Italian makers of Parmesan cheese, olive oil and other delicacies are racing to ship their wares to the US before president-elect Donald Trump can make good on his threat to impose new tariffs on imports.
The US imported €4.4bn worth of Italian food, wine and spirits in 2023, but producers in Italy fear American appetite for their products will be curbed by the price hikes that would likely follow any new levies.
“Everybody is rushing, putting as much food in their warehouses as they can before [Trump] gets in,” said Michele Buccelletti, whose family business produces olive oil and wine in Tuscany and Umbria.
However, such efforts are constrained by a shortage of cargo space in the run-up to Christmas. “Right now, it’s impossible to find a 20-foot or 40-foot refrigerated container,” Buccelletti said.
Buccelletti said he usually sends 20,000-30,000 litres of extra virgin olive oil to the US two or three times a year. But since Trump’s victory, his US importer has been pressing him to increase shipments quickly, and he now aims to have 50,000 litres en route this month.
Filippo Marchi, general manager of Granarolo — a Bologna-based dairy, said the company is scrambling to dispatch more Parmigiano Reggiano and Grana Padano cheese to its own US subsidiary.
However, Marchi expressed concern that production “bottlenecks” — in terms of long maturation time for the cheeses — and scarce shipping capacity posed serious constraints. “It is not possible to produce a lot in a short period,” he said.
“Until December, it is quite difficult to find extra cargo space,” Marchi said. “Everyone is trying to do the same thing.”
Granarolo is looking to secure additional warehouse space to hold the extra stock by late February, when it expects tariffs could be imposed. Yet Marchi still hopes Trump may reconsider his tariff plan, especially on food.
“You have to think about the availability of products on supermarket shelves,” he said.

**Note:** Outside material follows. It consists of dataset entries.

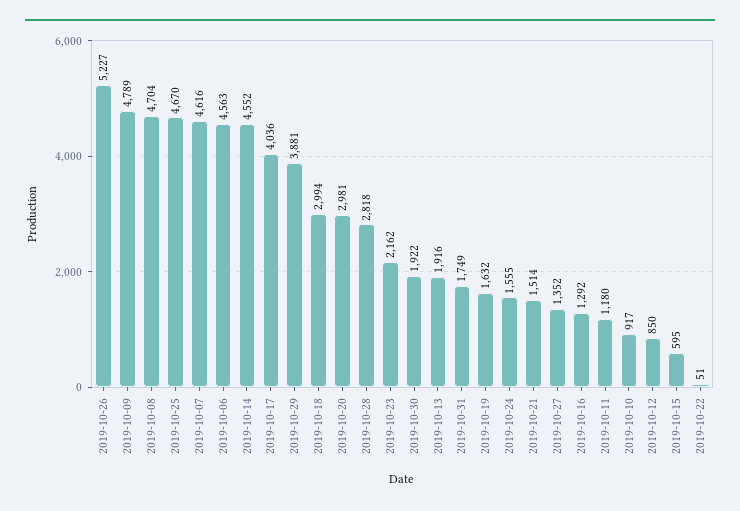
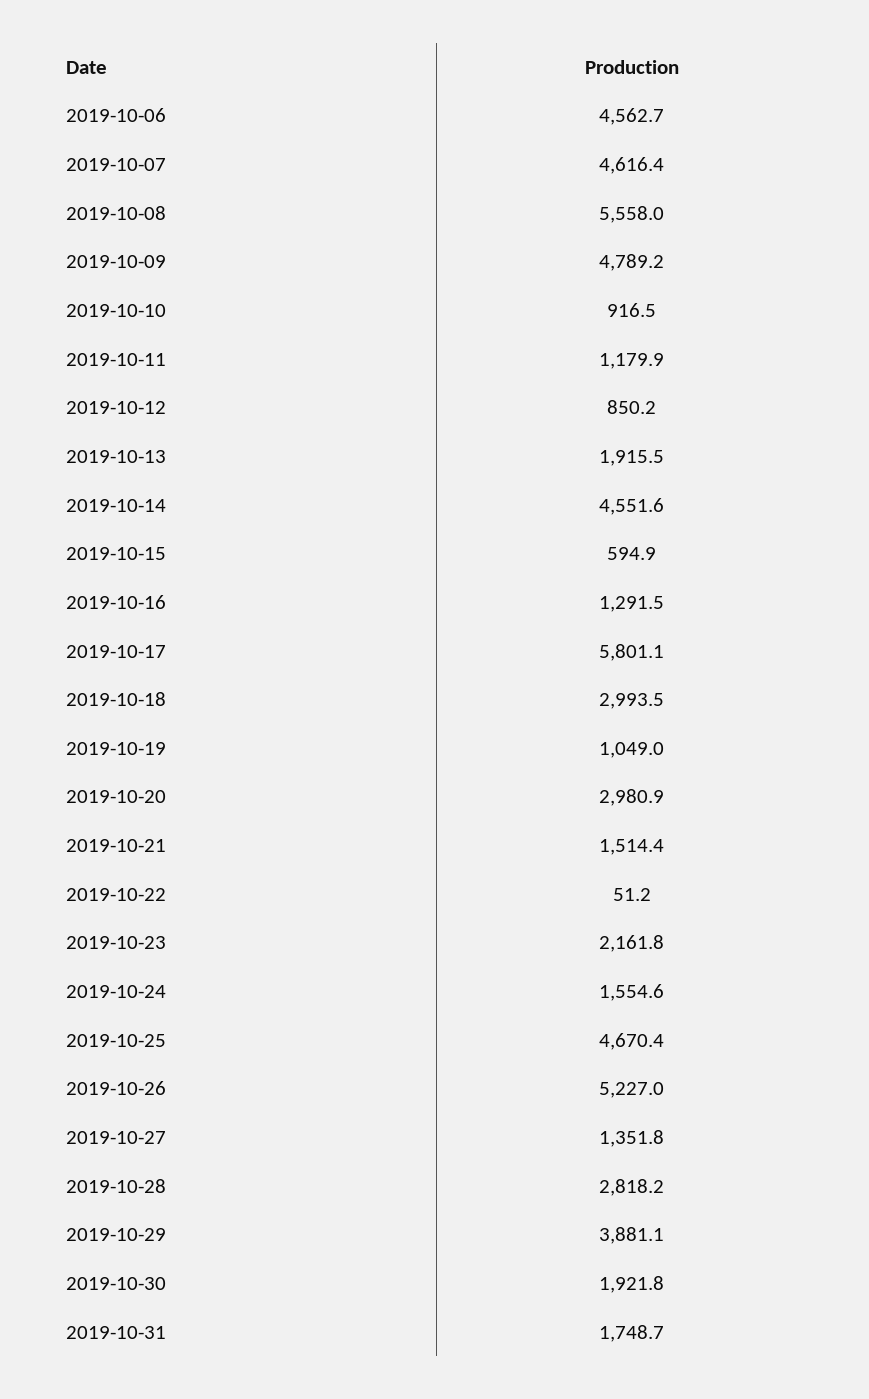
  {
    "2019-10-26": 5227,
    "2019-10-09": 4789.2,
-   "2019-10-08": 4704,
+   "2019-10-08": 5558,
    "2019-10-25": 4670.4,
    "2019-10-07": 4616.4,
    "2019-10-06": 4562.7,
    "2019-10-14": 4551.6,
-   "2019-10-17": 4036,
+   "2019-10-17": 5801.1,
    "2019-10-29": 3881.1,
    "2019-10-18": 2993.5,
    "2019-10-20": 2980.9,
    "2019-10-28": 2818.2,
    "2019-10-23": 2161.8,
    "2019-10-30": 1921.8,
    "2019-10-13": 1915.5,
    "2019-10-31": 1748.7,
-   "2019-10-19": 1632,
+   "2019-10-19": 1049,
    "2019-10-24": 1554.6,
    "2019-10-21": 1514.4,
    "2019-10-27": 1351.8,
    "2019-10-16": 1291.5,
    "2019-10-11": 1179.9,
    "2019-10-10": 916.5,
    "2019-10-12": 850.2,
    "2019-10-15": 594.9,
    "2019-10-22": 51.2
  }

Luigi Pio Scordamaglia, director of international affairs at Coldiretti — Italy’s influential farming association, said some stockpiling may have begun even before Trump’s win, as producers were hedging for this outcome.
Italy’s food and wine exports to the US were 19.5 per cent higher in the first half of 2024 than over the same period last year. In total, Italian agrifood exports to the US — Rome’s most important market outside Europe — are forecast to reach €7.8bn for the year.
Though Scordamaglia said new tariffs are expected to dampen future growth, he expects the market to remain solid given “strong demand for Italian food in the US”.
Some Italians hope Prime Minister Giorgia Meloni — who has forged a strong friendship with Elon Musk, Trump’s powerful backer and nominee to head a deregulation department — may be able to secure favourable treatment for Italy.
Foreign minister Antonio Tajani said this month that Trump had shown a “special regard for Italy, different from other countries” in his first term, which could help shield the country from the tariff blow.
However, Meloni admitted this week that “we are all worried about tariffs — this is a fact”. She said that her government would engage in talks with the Trump administration while also seeking to boost Europe’s competitiveness.
During his first term, Trump levied 25 per cent import duties on various European goods, including French wines and Italian cheese, as punishment for European subsidies to aerospace giant Airbus.
Though Italian wines were spared from direct tariffs, Albiera Antinori, president of winemaker Marchesi Antinori, said wineries suffered anyway as US wine traders hiked prices all around. “It damaged the whole sector,” she said. “It unsettles the consumer and it unsettles the supply chain.”
Not all Italian winemakers were rushing to front-load exports, she said, given large volumes of red wine already in the US. “Each one is going to be looking at their own stocks and their own availability of wine,” Antinori said.
Francesco Mutti, chief executive of Mutti — the biggest Italian tomato products maker in the US market, also warned that front-loading exports can be risky, given the cost of capital and extra storage, which may not pay off if Trump’s tariff threat doesn’t materialise — or if rates end up lower than predicted.
Massimiliano Giansanti, president of Confagricoltura — which represents Italy’s largest agribusinesses, said any export surge would likely be followed by a slowdown. Many producers also fear that if the prices of authentic Italian products rise, some American consumers will switch to cheaper domestic substitutes.
“The big risk of duties is that fake products restart on the market: Italian-sounding, not Italian, he said. “Some American consumers are going to choose the products that cost less.”